Blisters are caused by friction, aka heat. As you walk, your feet naturally rub against your shoes, even if it's hardly noticeable. The more friction that occurs in your shoes, the more likely you are to form a blister.
The effects of friction are further exacerbated when moisture comes into play. Sweaty or otherwise wet feet cause the skin to weaken. It's one reason wool socks are a must when hiking - wool does not absorb liquid like cotton.
Blisters are super easy to spot after a hike. Bottom of your feet hurt? Check the bottoms of your feet for blisters on the soles and heels. Blisters also commonly found near the toes, especially if your shoes don't fit properly. Get the lowdown on how to prevent blisters.
Learning why foot and leg pain occurs is interesting, but you're probably more concerned with how to prevent the pain in the first place. Below are a handful of measures you can take to stop your feet from hurting.

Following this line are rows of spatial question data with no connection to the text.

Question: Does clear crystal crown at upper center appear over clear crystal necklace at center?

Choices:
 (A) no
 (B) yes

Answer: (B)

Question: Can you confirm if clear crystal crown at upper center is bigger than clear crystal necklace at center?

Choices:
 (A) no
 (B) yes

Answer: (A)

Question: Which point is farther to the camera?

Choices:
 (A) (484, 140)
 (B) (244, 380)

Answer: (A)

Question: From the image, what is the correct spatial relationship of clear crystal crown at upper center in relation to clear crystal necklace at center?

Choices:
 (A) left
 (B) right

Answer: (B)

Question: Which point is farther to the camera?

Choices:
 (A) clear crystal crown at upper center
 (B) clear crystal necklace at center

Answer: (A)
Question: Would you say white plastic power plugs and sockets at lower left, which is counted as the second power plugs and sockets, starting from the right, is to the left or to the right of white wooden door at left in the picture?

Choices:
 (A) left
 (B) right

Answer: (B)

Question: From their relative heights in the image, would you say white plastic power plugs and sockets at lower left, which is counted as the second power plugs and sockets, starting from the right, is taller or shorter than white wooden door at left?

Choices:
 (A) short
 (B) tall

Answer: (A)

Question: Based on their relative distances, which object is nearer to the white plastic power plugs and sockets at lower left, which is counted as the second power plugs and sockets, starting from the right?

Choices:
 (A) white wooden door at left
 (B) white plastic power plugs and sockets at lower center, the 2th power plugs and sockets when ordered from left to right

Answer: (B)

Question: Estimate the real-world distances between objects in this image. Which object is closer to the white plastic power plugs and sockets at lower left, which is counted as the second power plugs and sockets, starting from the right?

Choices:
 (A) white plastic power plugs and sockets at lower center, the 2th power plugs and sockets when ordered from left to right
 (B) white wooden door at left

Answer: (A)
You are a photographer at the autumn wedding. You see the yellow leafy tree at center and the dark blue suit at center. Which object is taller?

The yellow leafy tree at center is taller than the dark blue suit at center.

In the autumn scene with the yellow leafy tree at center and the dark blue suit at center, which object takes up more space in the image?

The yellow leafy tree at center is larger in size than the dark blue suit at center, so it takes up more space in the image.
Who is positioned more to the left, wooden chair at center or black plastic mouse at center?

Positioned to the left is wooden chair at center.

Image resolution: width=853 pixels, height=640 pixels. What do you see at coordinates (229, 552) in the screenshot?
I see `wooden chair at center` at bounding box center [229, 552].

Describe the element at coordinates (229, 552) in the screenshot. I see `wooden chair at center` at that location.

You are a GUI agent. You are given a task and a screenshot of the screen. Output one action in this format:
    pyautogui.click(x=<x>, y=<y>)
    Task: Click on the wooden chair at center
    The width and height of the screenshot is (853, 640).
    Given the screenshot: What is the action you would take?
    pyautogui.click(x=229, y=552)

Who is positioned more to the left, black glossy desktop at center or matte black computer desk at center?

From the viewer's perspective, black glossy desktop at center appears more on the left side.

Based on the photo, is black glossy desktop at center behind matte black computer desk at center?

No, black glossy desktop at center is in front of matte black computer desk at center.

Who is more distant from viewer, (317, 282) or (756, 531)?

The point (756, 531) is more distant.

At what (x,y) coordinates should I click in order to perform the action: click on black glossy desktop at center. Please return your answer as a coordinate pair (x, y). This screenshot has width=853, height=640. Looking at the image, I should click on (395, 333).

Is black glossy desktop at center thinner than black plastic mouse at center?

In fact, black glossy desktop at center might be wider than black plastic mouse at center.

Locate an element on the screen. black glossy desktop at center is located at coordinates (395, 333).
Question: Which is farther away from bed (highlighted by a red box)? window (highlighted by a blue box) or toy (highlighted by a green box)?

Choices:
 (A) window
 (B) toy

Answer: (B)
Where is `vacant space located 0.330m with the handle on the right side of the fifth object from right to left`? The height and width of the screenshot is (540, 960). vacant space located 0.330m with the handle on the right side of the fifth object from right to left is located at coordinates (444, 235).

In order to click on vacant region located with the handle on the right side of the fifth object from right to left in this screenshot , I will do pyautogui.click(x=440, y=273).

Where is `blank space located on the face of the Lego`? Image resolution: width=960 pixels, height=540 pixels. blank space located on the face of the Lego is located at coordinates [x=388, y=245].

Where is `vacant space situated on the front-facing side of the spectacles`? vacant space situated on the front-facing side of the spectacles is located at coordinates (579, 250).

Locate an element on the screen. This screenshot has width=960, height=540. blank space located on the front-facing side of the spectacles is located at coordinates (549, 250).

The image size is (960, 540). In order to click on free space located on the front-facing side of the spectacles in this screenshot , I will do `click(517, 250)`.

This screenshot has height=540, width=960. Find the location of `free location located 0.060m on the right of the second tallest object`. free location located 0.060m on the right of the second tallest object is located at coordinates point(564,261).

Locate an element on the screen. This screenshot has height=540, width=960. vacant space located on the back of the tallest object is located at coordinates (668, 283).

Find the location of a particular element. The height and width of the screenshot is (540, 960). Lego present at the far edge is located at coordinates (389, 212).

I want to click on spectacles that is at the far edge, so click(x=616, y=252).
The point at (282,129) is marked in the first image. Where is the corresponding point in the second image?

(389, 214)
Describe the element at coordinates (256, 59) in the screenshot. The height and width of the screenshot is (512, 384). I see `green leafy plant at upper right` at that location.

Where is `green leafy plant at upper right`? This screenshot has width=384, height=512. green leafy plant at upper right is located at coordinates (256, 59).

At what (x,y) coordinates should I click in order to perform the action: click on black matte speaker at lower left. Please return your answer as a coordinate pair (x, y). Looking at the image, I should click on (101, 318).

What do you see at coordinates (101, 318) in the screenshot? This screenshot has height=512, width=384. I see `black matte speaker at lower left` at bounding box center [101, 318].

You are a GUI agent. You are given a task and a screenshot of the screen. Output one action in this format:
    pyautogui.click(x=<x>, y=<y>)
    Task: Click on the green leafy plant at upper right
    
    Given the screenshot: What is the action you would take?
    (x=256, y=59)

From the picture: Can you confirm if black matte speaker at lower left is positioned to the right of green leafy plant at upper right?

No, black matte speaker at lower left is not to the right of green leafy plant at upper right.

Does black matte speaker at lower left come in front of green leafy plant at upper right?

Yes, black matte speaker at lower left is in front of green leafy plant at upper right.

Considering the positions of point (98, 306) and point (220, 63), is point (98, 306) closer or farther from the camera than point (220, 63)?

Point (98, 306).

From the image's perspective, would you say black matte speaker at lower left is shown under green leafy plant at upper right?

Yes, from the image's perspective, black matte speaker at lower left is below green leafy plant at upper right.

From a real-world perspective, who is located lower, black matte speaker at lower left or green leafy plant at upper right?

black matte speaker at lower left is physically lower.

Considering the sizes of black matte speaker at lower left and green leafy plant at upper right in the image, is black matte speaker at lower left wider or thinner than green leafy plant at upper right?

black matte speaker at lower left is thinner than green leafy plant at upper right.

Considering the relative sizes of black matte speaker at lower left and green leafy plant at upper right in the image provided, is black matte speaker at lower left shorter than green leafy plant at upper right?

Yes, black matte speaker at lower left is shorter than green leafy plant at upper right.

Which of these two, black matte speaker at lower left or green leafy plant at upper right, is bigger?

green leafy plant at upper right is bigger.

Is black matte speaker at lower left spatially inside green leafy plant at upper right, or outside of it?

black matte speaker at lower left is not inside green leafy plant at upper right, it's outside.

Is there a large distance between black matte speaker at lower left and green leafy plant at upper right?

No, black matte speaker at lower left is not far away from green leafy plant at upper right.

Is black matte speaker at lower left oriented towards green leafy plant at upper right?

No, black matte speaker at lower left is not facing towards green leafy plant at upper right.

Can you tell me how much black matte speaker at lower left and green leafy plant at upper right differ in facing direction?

A pair of good walking shoes does wonders to prevent foot pain. As mentioned before, your foot rubbing against the interior of your shoe is how blisters are formed. That's why it's super important to walk in shoes that fit properly.
Solid walking shoes will not only help prevent blisters, but also reduce inflammation. The more padding that a walking shoe has in the midsole and insole, the less pressure is applied, cutting down on swelling.
Try opting for - not running shoes or cross-training shoes - but walking shoes. Many people don't realize that not all shoes are intended for walking. Most footwear is catered towards maximizing energy for specific activities like hiking rugged terrains, playing basketball, or running around a track.
Instead, look towards walking shoes like the Walk-Lite Witton (pictured right), which actually works to decrease foot fatigue and maximize energy. Shoes built for walking are designed to roll with the natural motion of your stride rather than provide enough cushioning for high-energy sprints. That's why we partnered with Vibram to create Rollingait technology on the Walk-Lite Series.
You've probably heard this bit of advice since phys ed in elementary school. And even though most of us have scoffed at the advice of our gym teachers' advice, stretching is actually very important.
When you stretch your legs before walking, the muscle is flexed to improve elasticity. Stretching focused on both the muscle itself and where the tendons and muscles connect. Reduce muscle tension to reduce the chance of cramping by stretching before a walk.
The human body consists of over 60% water. It's crucial to stay hydrated during any physical activity. In fact, even if you're not exercising, staying hydrated is directly related to the wellness of both your body and mind.
Without exercise, you should be drinking about 2 liters - or half a gallon - every day. If you're going on a long walk or run, make sure to drink water before you even set foot out of your house. If you're starting to feel dehydrated while exercising, it's already too late.
Staying properly hydrated will reduce the risk of cramps and other injuries while walking. Want to stop saying "why do my feet and legs hurt?" Make sure to drink plenty of water before going on a long walk!
There are a million possible reasons why your feet and legs might be hurting. If it's a regular problem make sure to mention any of your symptoms to your doctor. Foot pain can be a mild symptom of a more serious condition.
However, most of the time, foot pain after walking is normal. Wearing proper footwear, stretching before walking, and staying hydrated are the best ways to prevent common sources of foot pain like inflammation, blisters, and foot cramps. Enjoy your walking and remember that getting into the swing of exercising naturally leads to some mild foot pain. Work through it and soon enough your feet won't hurt after walking one bit.